Friday 15 January 2010

At last, a proper winter

IT'S amused me these past few weeks to hear people referring to what we're going through in Britain as a "cold snap". This isn’t a snap. It’s winter.
A winter like I remember from my childhood. A winter such as I knew them in the north. (Of 16 winters in Suffolk, this is only the second proper winter I’ve seen here.)
I’ve talked in a cheery way with people – some of them near-neighbours – I’ve hardly if ever met before. I’ve joined with total strangers to push cars for other total strangers. Cleared snow and ice in a jolly community of folk who wouldn’t normally give each other a second glance.
Community, that’s the word. And one of the reasons I’ve been enjoying this winter more than any for many years.
I don’t think I’ve ever seen so many youngsters (and adults) having so much fun on sledges.
Pity the wooden tabogan we managed to pick up on eBay showed its 45 years by collapsing in splinters after about an hour’s use. But never mind. At a pinch, a plastic dog-food sack can be made to do the job.
Another of the satisfactions of these weeks can only be described properly by borrowing a word from German. Schadenfreude. Which, according to my dictionary, means "malicious pleasure in the misfortunes of others".
The pleasure really only comes when you can feel that people have brought their misfortunes on themselves. That it’s all essentially their own silly fault. And it’s even sweeter when it’s a case of smugness undone.
How many times at the beginning of this icy blast did you hear people crowing that their 4x4 vehicles would really show their worth now?
And how many of those same 4x4s have you seen since slithered off the road into ditches and verges?
I haven’t been counting, but I’ve seen several. I’d say they’ve made up at least half the cars I’ve spotted in trouble. Off-road when they didn’t want to be.
They don’t account for half the cars on the road, so that tells me that 4x4 drivers have actually been in greater peril than the rest of us, not less.
Not that I think 4x4s are less able to cope with snow and ice than other vehicles. That obviously isn’t the case.
Just that too many of their drivers swan around as if they’re invulnerable. Which they’re not – especially if they don’t really know how to drive their special vehicles in the special conditions.
I’m not saying all 4x4 owners are bad drivers. Or that every 4x4 is inappropriate.
For farmers, forestry workers and the wildlife trust, for example, they’re just the thing.
But I bet the bloke I saw fuming by the roadside after hitting an ice patch too fast and wrapping his 4x4 round a tree wasn’t any of those.
Neither was the chap whose monster Mercedes I helped shift after he’d blocked a street by slithering to a stop broadside on.
As computer help-desk people have been known to put it, PBSAT (problem between seat and terminal). In other words, it’s not the machine at fault, but the idiot at the controls.
When that idiot’s just been boasting about how much better his machine is than yours, it’s particularly satisfying.
I do, of course, hope none of the downfallen drivers have suffered serious injury to anything more than their pride. Even more, I hope they haven’t inflicted injury - or worse - on anyone else.
But the stupidest reaction to this bout of cold weather has come from those who think it puts the lie to global warming.
The very fact that this cold spell has been so notable shows real winters are becoming rarer here.
Then there was the claim that one night Britain had become "colder than the Antarctic".
If true (and it was a very partial, twisted truth) that might be taken as evidence that the Antarctic was alarmingly warm.
Above all, though, you shouldn’t confuse climate with weather.
Climate is immensely complex. It has long been suggested that by altering the Gulf Stream, global warming could actually make British winters colder.
Is what we’re seeing now evidence of that? It’s far too early to tell.

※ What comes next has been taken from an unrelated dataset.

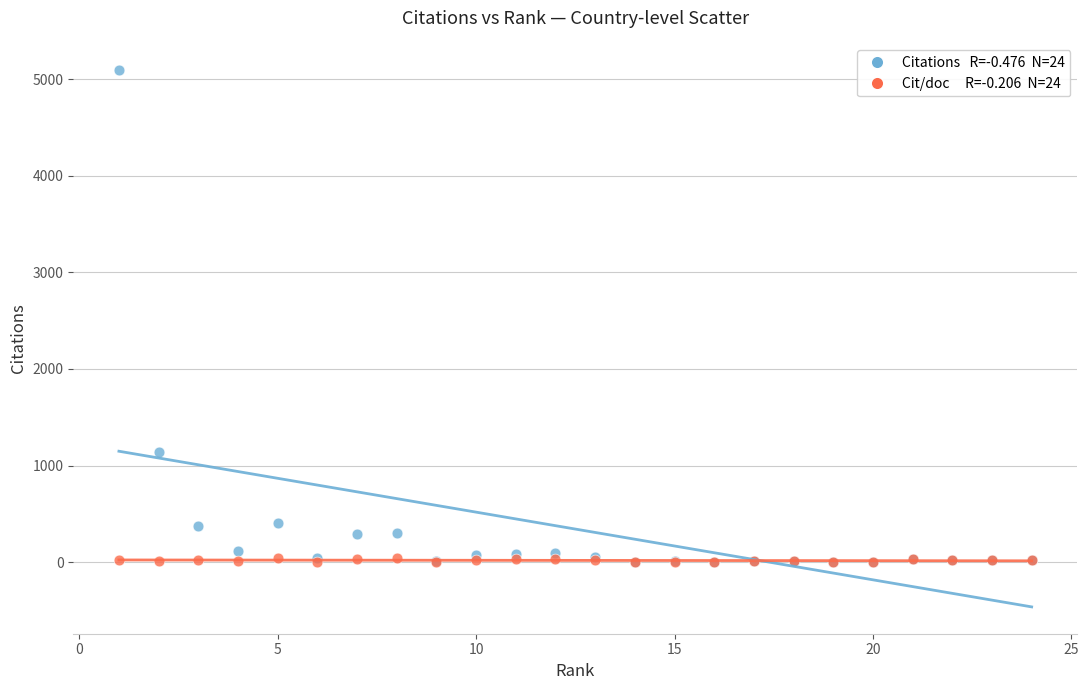

Across all series, what Y value is closest to 2546?

1140.0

AND HERE'S TO YOU, MRS ROBINSON

AND talking of smugness undone, what a jolly mess Peter and Iris Robinson have got themselves into.
The uncovering of dodgy loans arranged by the Northern Irish premier’s wife for her teenage lover was an entertaining story from the start. But it becomes really sweet when you consider how these holier-than-thou holy-rollers used to point judgmental fingers at others for their lifestyles.
As one man stopped in a Belfast street neatly put it, Iris is "an avaricious, mendacious hypocrite".
Few there, I think, will mourn the downfall of the swish family Robinson.
But I still want to know what the 19-year-old toyboy of then 59-year-old Iris got out of it. Other than the cash to set up his restaurant, of course.